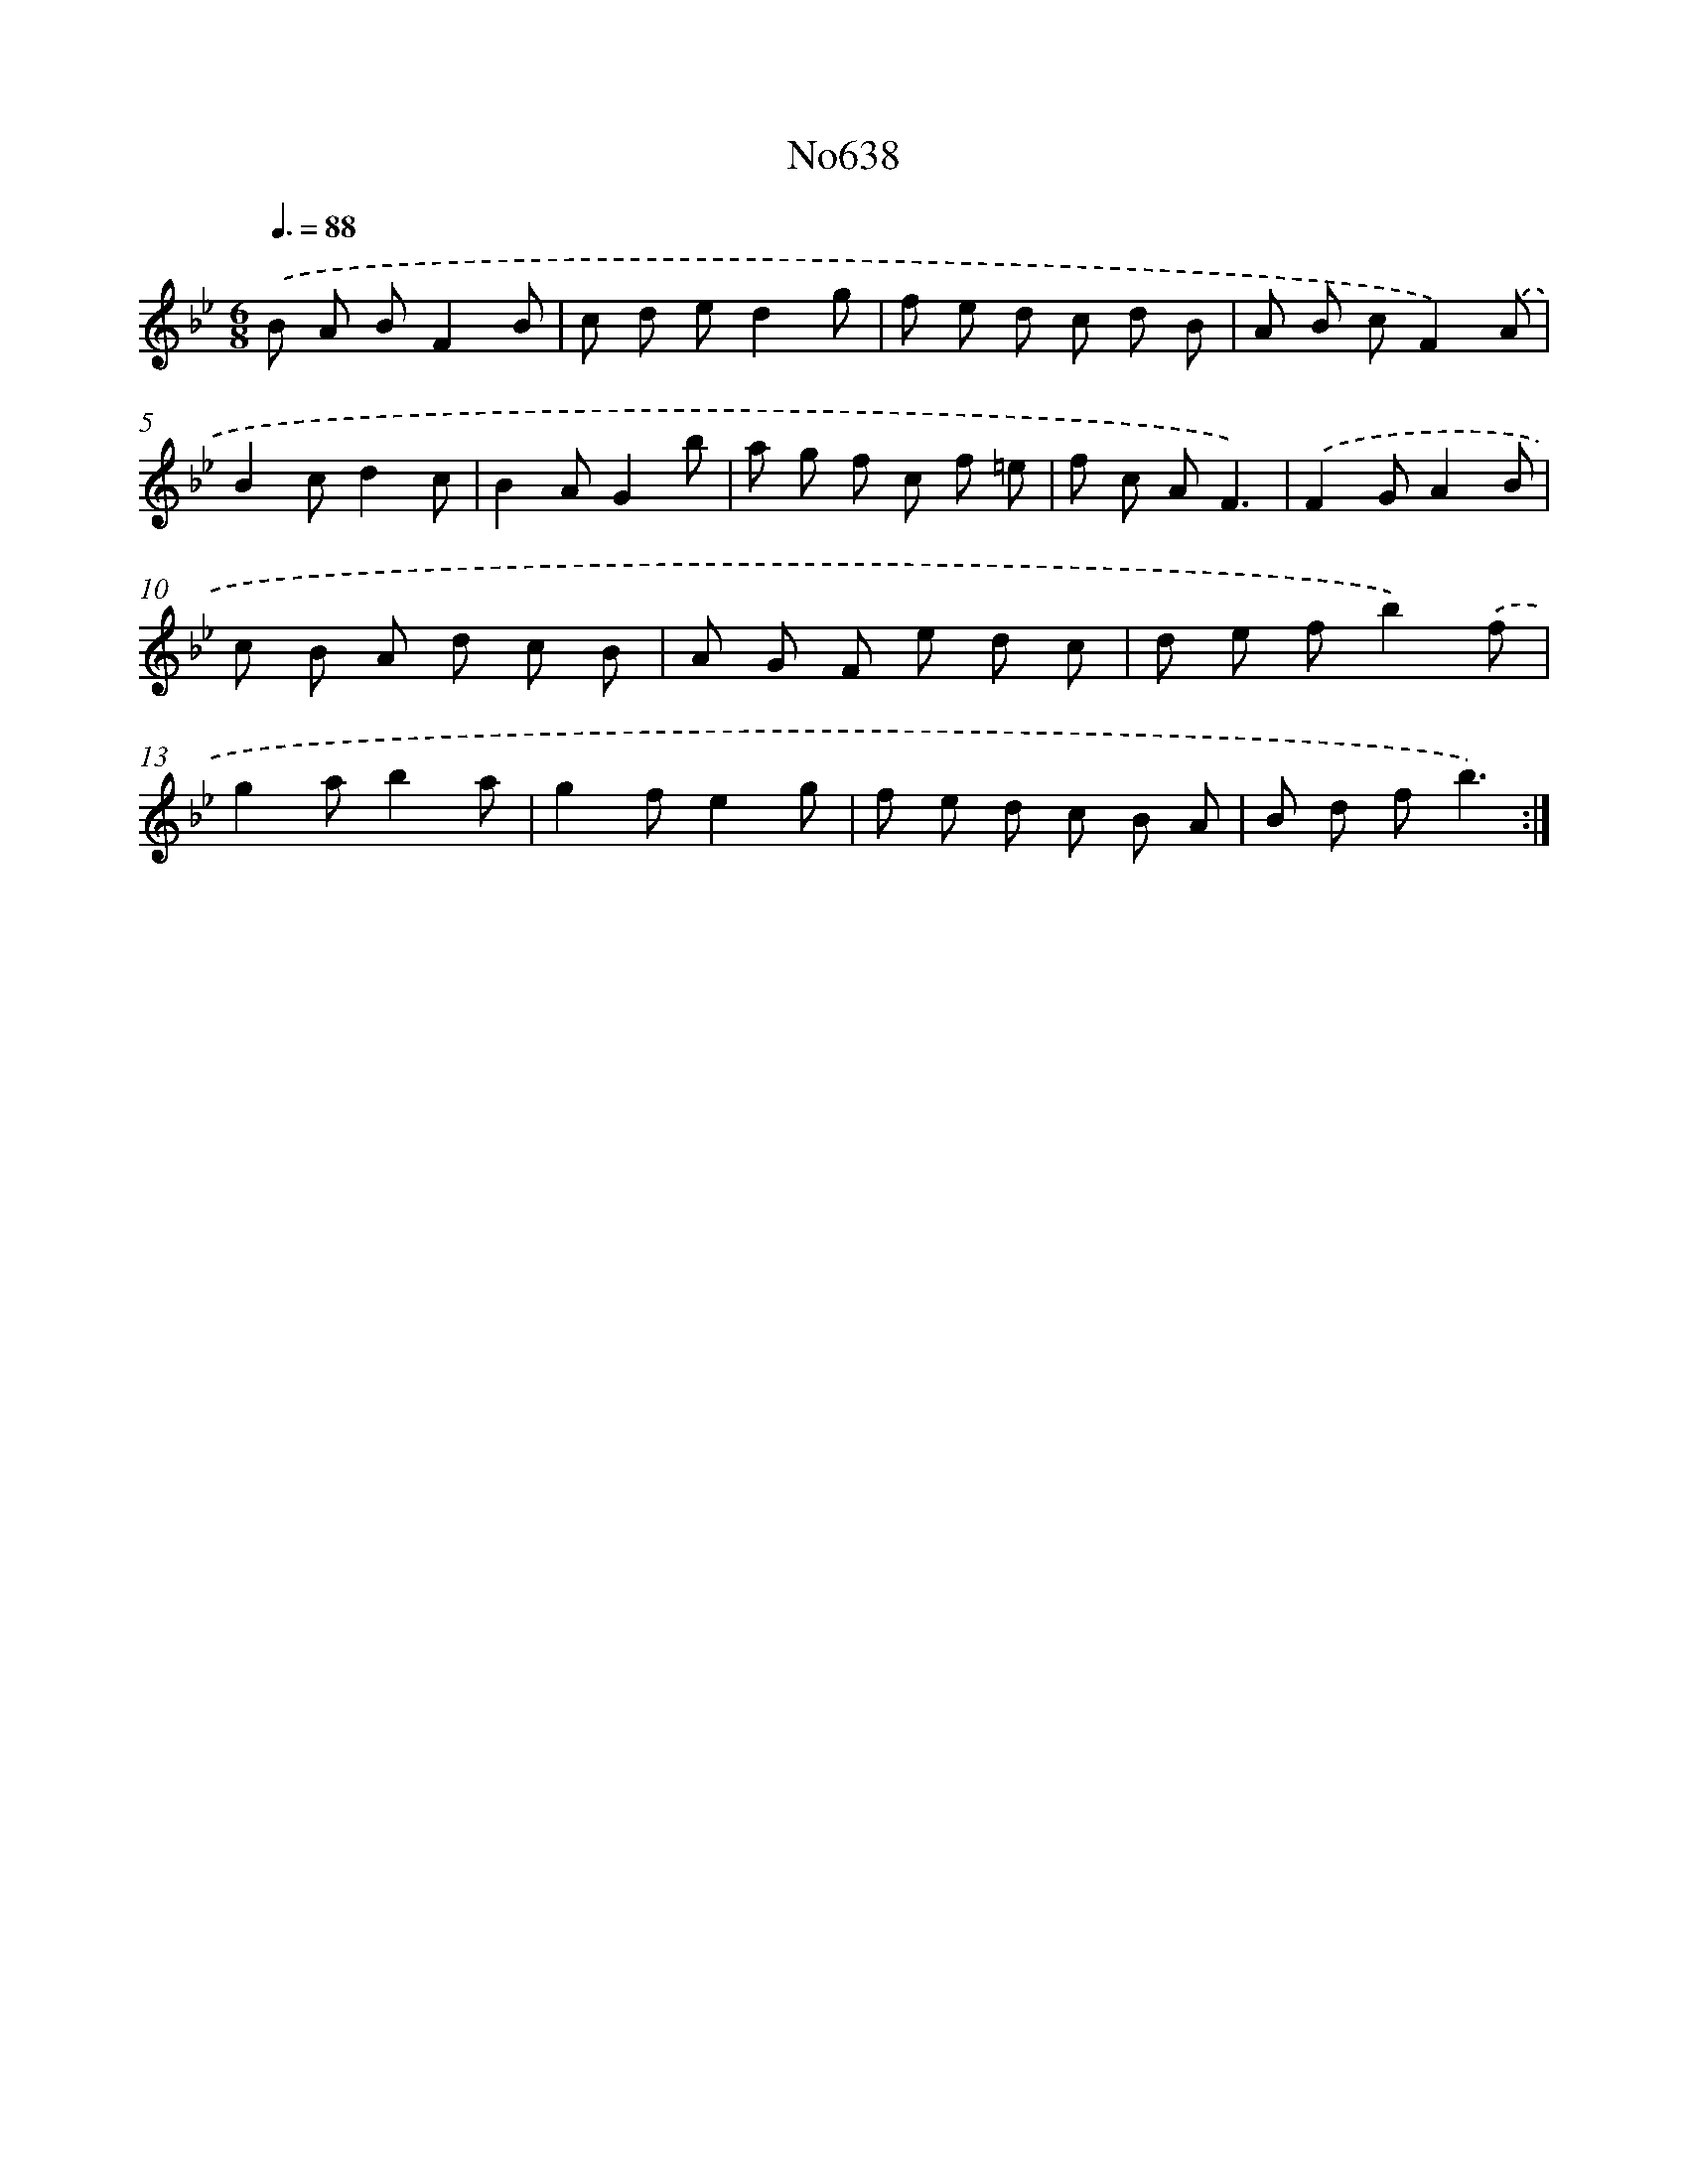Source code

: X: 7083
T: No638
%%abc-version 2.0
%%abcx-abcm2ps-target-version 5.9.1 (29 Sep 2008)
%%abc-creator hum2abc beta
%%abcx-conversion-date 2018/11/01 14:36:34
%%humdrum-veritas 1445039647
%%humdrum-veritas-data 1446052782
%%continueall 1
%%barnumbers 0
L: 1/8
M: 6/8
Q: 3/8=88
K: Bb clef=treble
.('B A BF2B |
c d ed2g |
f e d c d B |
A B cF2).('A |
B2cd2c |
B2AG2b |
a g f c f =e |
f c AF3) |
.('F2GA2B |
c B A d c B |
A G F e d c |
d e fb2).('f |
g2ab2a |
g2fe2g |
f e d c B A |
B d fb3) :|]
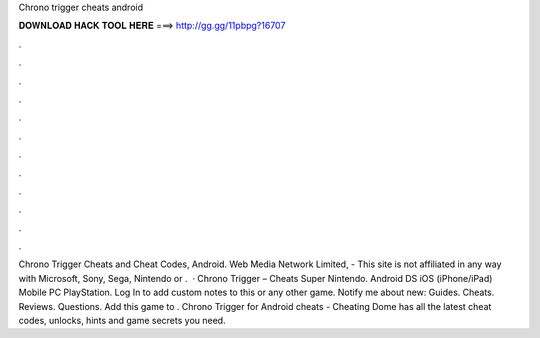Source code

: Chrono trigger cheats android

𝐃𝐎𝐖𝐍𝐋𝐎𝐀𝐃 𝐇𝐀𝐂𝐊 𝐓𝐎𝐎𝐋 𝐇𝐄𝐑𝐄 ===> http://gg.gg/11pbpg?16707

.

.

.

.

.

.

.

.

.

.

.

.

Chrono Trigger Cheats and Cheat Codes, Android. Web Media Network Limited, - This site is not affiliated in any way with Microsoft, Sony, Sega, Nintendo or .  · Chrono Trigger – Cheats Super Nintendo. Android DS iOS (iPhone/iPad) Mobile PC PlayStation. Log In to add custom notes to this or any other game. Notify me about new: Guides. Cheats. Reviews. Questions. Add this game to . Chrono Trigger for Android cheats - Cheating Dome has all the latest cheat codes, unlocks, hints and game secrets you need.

= = = =

▶ [Required work] Every line of the material must be reproduced verbatim; the pictures are to be omitted.

▶ [Answer for the task]
Source code

: X: 7083
T: No638
%%abc-version 2.0
%%abcx-abcm2ps-target-version 5.9.1 (29 Sep 2008)
%%abc-creator hum2abc beta
%%abcx-conversion-date 2018/11/01 14:36:34
%%humdrum-veritas 1445039647
%%humdrum-veritas-data 1446052782
%%continueall 1
%%barnumbers 0
L: 1/8
M: 6/8
Q: 3/8=88
K: Bb clef=treble
.('B A BF2B |
c d ed2g |
f e d c d B |
A B cF2).('A |
B2cd2c |
B2AG2b |
a g f c f =e |
f c AF3) |
.('F2GA2B |
c B A d c B |
A G F e d c |
d e fb2).('f |
g2ab2a |
g2fe2g |
f e d c B A |
B d fb3) :|]
Source code

: Chrono trigger cheats android

𝐃𝐎𝐖𝐍𝐋𝐎𝐀𝐃 𝐇𝐀𝐂𝐊 𝐓𝐎𝐎𝐋 𝐇𝐄𝐑𝐄 ===> http://gg.gg/11pbpg?16707

.

.

.

.

.

.

.

.

.

.

.

.

Chrono Trigger Cheats and Cheat Codes, Android. Web Media Network Limited, - This site is not affiliated in any way with Microsoft, Sony, Sega, Nintendo or .  · Chrono Trigger – Cheats Super Nintendo. Android DS iOS (iPhone/iPad) Mobile PC PlayStation. Log In to add custom notes to this or any other game. Notify me about new: Guides. Cheats. Reviews. Questions. Add this game to . Chrono Trigger for Android cheats - Cheating Dome has all the latest cheat codes, unlocks, hints and game secrets you need.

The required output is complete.